Element and region data
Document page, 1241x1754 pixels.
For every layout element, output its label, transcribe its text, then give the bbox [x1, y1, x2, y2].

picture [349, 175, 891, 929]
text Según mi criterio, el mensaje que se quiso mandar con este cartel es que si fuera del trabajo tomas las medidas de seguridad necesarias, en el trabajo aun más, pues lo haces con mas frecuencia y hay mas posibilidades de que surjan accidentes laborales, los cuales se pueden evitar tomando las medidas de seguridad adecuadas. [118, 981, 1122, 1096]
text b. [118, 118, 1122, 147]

**Prompt:** Copy every line of the material above verbatim.

**Written solution:**
Document page, 1241x1754 pixels.
For every layout element, output its label, transcribe its text, then give the bbox [x1, y1, x2, y2].

picture [349, 175, 891, 929]
text Según mi criterio, el mensaje que se quiso mandar con este cartel es que si fuera del trabajo tomas las medidas de seguridad necesarias, en el trabajo aun más, pues lo haces con mas frecuencia y hay mas posibilidades de que surjan accidentes laborales, los cuales se pueden evitar tomando las medidas de seguridad adecuadas. [118, 981, 1122, 1096]
text b. [118, 118, 1122, 147]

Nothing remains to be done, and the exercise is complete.